Вопрос был самым естественным, невинным и правильным. Потому что ни барабаны, ни цимбалы, ни медь труб не показались бы неуместными в тот момент.

Смерть Сквайра не стала смертью церкви, хотя они и приближались к смерти одновременно. Он умер, и Большой Дом продали на аукционе, он стал Домом Инвалидов. Озеро заилилось, лебеди улетели, а громадные щуки задохнулись в тростнике.
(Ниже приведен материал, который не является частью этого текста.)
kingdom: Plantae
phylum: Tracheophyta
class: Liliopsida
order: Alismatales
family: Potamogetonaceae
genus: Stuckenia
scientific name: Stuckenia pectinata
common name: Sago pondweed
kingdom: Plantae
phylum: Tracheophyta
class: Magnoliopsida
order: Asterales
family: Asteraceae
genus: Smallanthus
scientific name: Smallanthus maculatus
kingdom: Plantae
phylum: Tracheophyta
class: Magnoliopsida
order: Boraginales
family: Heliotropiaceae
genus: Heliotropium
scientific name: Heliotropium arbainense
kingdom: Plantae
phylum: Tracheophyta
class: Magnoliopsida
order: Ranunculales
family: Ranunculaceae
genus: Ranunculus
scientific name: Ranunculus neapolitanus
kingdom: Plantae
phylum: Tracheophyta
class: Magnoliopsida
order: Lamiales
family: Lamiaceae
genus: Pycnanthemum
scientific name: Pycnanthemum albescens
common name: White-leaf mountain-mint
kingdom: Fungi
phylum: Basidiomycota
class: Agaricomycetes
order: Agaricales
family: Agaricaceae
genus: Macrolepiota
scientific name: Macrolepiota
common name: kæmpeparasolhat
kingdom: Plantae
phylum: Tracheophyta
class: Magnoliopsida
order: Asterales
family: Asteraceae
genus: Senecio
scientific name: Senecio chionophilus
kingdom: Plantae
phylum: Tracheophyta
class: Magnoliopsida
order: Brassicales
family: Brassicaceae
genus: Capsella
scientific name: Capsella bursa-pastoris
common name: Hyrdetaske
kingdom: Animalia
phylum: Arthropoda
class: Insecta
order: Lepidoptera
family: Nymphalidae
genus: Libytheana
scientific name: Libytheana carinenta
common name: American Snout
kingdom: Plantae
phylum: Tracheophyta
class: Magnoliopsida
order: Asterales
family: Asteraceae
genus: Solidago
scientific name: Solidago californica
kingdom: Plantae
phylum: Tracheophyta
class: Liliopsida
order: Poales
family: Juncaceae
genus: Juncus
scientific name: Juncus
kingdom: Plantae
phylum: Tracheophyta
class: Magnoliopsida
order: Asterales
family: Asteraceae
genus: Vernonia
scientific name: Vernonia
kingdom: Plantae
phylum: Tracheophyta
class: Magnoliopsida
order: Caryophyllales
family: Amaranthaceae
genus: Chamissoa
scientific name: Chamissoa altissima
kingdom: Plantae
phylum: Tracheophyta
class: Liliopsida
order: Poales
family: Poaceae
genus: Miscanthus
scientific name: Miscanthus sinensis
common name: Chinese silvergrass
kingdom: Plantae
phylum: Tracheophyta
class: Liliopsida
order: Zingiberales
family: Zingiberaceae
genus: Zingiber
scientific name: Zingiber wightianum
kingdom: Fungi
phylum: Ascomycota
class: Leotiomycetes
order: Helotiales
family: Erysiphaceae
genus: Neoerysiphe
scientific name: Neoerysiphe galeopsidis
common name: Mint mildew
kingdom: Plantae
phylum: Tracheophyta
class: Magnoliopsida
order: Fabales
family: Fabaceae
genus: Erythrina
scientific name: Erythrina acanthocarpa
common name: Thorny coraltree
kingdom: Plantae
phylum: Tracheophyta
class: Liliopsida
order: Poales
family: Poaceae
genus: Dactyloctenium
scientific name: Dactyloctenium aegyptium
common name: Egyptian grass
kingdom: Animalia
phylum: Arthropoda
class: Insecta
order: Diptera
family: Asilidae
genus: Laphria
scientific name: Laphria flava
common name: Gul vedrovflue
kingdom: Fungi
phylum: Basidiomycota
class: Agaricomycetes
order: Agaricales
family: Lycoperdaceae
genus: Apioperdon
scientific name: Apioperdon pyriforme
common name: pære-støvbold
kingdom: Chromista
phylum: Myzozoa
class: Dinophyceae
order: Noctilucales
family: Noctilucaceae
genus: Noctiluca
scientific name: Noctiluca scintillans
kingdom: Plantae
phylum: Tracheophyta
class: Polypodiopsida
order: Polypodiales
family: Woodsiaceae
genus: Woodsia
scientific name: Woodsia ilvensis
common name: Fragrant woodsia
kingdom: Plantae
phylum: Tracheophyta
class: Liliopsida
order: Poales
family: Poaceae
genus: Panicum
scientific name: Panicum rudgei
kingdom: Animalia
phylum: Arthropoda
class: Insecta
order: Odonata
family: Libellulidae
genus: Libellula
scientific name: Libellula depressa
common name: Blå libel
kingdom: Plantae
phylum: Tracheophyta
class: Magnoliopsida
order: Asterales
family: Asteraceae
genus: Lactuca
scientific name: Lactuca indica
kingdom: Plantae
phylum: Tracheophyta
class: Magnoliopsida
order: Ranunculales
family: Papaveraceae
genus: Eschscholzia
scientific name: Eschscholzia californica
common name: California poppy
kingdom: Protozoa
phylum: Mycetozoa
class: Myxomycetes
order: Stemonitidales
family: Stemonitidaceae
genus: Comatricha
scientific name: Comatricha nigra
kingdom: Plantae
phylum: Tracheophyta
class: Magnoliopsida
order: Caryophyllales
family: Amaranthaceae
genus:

Без руки Сквайра деревня распалась — хотя мы и так были к этому готовы. Его слуги разбежались, многие пошли работать на фабрики. Его племянник разорил имение.

Идеи, обдуманные на свободе, и новые веяния стали захватывать нас и порой ставить в тупик. Первая пара, которая решила жениться в магистрате, а не в церкви, была исключена из прихода. «Те, кто играет с огнем, будут пожраны огнем! — бушевал викарий. — Попомните мои слова!» Потом он поймал меня за чтением книги «Сыновья и любовники», отобрал ее и разорвал. Это, кажется, был один из последних его авторитарных жестов. Вскоре его сменил молодой апологет.

Тем временем старики просто уходили — седые, в гамашах, в сапогах и шляпках, последние из говорящих на языке уходящего времени, те, у кого уважительное отношение было обязательным и к человеку, и к скотине, которые называли девочек «девица», а мальчиков — «кавалер», стариков — «мастер», а Сквайра — «Он» и которые помнили еще дилижанс. Кикера Харриса, старого кучера, сдуло, как вырванную страничку. Лотти Эскорт, сельская родственница лорда Нормана, высохла до мощей и умерла. Уходили и другие, не издав ни звука, например, старая миссис Криссоль, которая иногда просила нас выполнить какое-нибудь поручение: «Ну-ка, вот ты, зайди на минутку, кавалер. Хочу поручить тебе одно дело». И ты мчался в магазин купить ей пакет бычьих глаз, и тебя награждали — как обычно. Прижав бычий глаз к щеке, она откидывалась на стуле и отпускала тебя сонным кивком головы. «У меня сейчас нет ни пенни — но миссис Криссоль не забудет свой долг…» Мы списывали помощь ей на добрые деяния, она так и умерла, помня все свои долги.

Последние дни моей семьи тоже приближались, развал начался с появления ухажеров у девочек.

Я очень хорошо помню, как это началось. Было лето, мы, мальчики, сидели на берегу, наблюдая за огромным облаком дыма в небе.

Какой-то парень соскочил с мотоцикла и закричал: «Это в котельной!» Мы помчались на холм поглазеть, что происходит.

Котельная горела почти каждый год. Когда мы прибежали, то увидели очень даже приличный пожар. Как обычно, в огне был склад. Потолки и полы уже провалились, кричали пожарные, окна плавились, как сосульки, а внутри здания раздавался громовой удар каждый раз, когда взрывался очередной бойлер. Почти весь день мы провели там, приветствуя каждый рухнувший камин.

Когда мы вернулись в деревню, уже довольно поздно вечером, мы увидели в своем саду незнакомого мужчину. Шокированные, мы рассматривали его издали. Никто, кроме соседей и родственников, никогда туда не допускался прежде. А этот подозрительный незнакомец не только свободно там расхаживал, но еще и в сопровождении всех наших женщин.

Мы припустили по берегу, вихрем налетели на них, но тут заметили, что они все вежливы до косноязычности. Наши сестры воскликнули «Ба!», когда увидели нас, будто мы прибыли с другого конца света. Марджори показалась нам особенно мягкой и любящей. Остальные тоже расцвели тревожными улыбками нам навстречу. Мать была одета в свое лучшее черное платье, а незнакомец нервно вертел в руках шляпу.